Namun Lorenzo menyatakan tidak ada pertemuan yang terjadi di acara tersebut.

“Kami belum berbicara satu sama lain ataupun berbicara bersama Paolo atau orang dari Ducati . Saya terkejut dengan kata-katanya dan menjawabnya lewat twitter,” tutur Lorenzo seperti dikutip dari Tuttomotoriweb.

Lorenzo menegaskan dirinya tak memulai konflik di MotoGP Malaysia. Pebalap asal Spanyol ini memegang komitmen dengan Ducati.

“Setelah di Brno (MotoGP Ceko), segalanya baik-baik saja karena Ducati berkata pada kami untuk tidak berbicara hal-hal buruk tentang satu sama lain.”

“Namun setelah beberapa bulan, Dovi mengatakan hal tersebut. Hal itu tidak terlihat tepat jadi saya menjawabnya. Saya tak ingin membuat kontroversi namun kalian tahu apa yang saya pikirkan. Apa yang saya tulis adalah apa yang saya pikirkan. Bila tidak, maka saya tak akan menulisnya,” kata Lorenzo.

Pekan lalu, Dovizioso menyoroti absennya Lorenzo dalam beberapa seri terakhir. Lorenzo lalu balik menyerang Dovizioso lewat akun twitter miliknya. Dovizioso sendiri membantah ia sengaja memulai kontroversi dengan Lorenzo.

MotoGP tinggal menyisakan satu seri terakhir di MotoGP Valencia,

Lorenzo bertekad bisa tampil di seri terakhir bersama Ducati tersebut.

Pada musim depan, Lorenzo bakal menunggangi motor Repsol Honda dan menjadi rekan satu tim Marc Marquez. Tes pertama Lorenzo dengan Honda akan digelar usai MotoGP Valencia.

Sebelumnya, Jorge Lorenzo mengaku dirinya ingin kembali bisa dibandingkan dengan Lionel Messi dan Cristiano Ronaldo sebagai yang terbaik.
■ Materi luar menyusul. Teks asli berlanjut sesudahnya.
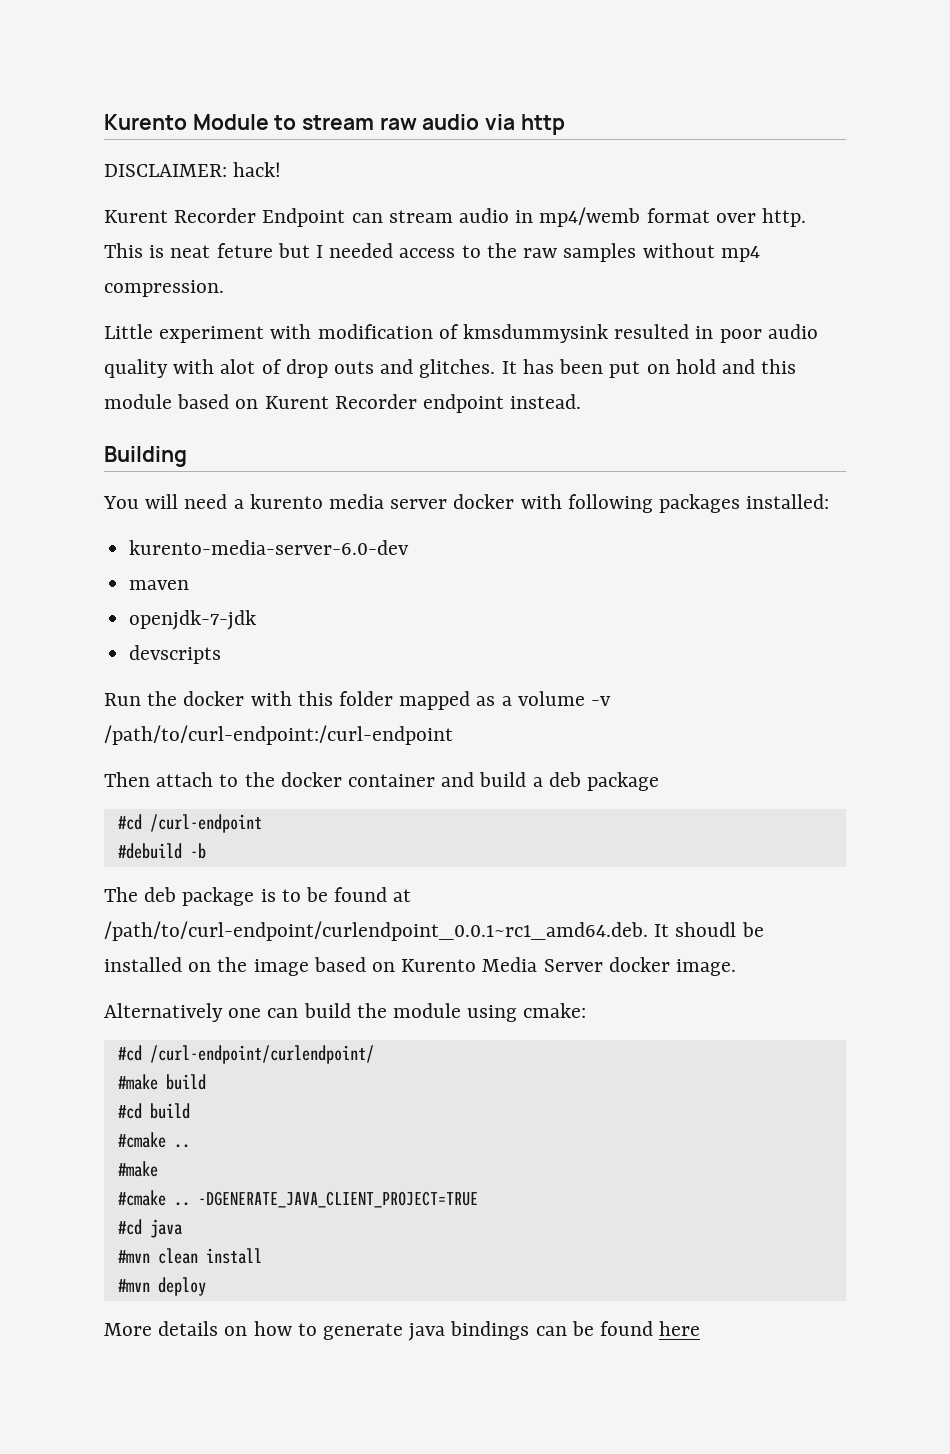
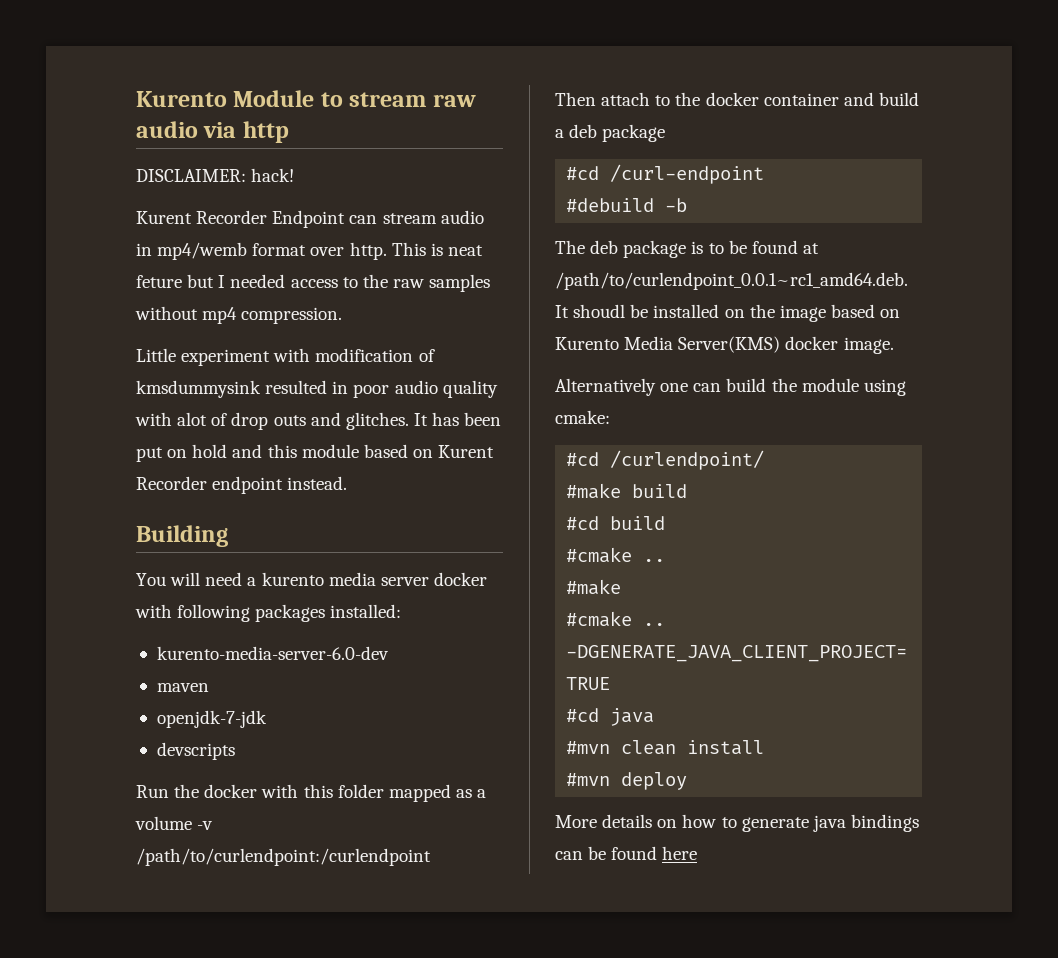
[104,725,453,745] /path/to/curl-endpoint:/curl-endpoint -> [136,848,431,866] /path/to/curlendpoint:/curlendpoint
[104,921,648,941] /path/to/curl-endpoint/curlendpoint_0.0.1~rc1_amd64.deb. -> [555,272,908,290] /path/to/curlendpoint_0.0.1~rc1_amd64.deb.
[543,959,603,972] Server -> [678,336,781,353] Server(KMS)
[149,1045,374,1064] /curl-endpoint/curlendpoint/ -> [610,450,765,470] /curlendpoint/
Lorenzo akan menjalani langkah besar di akhir musim MotoGP

Ia tak akan lagi menunggangi Ducati di musim depan, melainkan bakal ada di tim Repsol Honda.

Lorenzo berharap kepindahan ini bisa memberikan dampak positif bagi dirinya. Sejak menjadi juara dunia MotoGP 2015, Lorenzo selalu gagal memburu gelar juara dunia MotoGP keempat pada tiga musim berikutnya.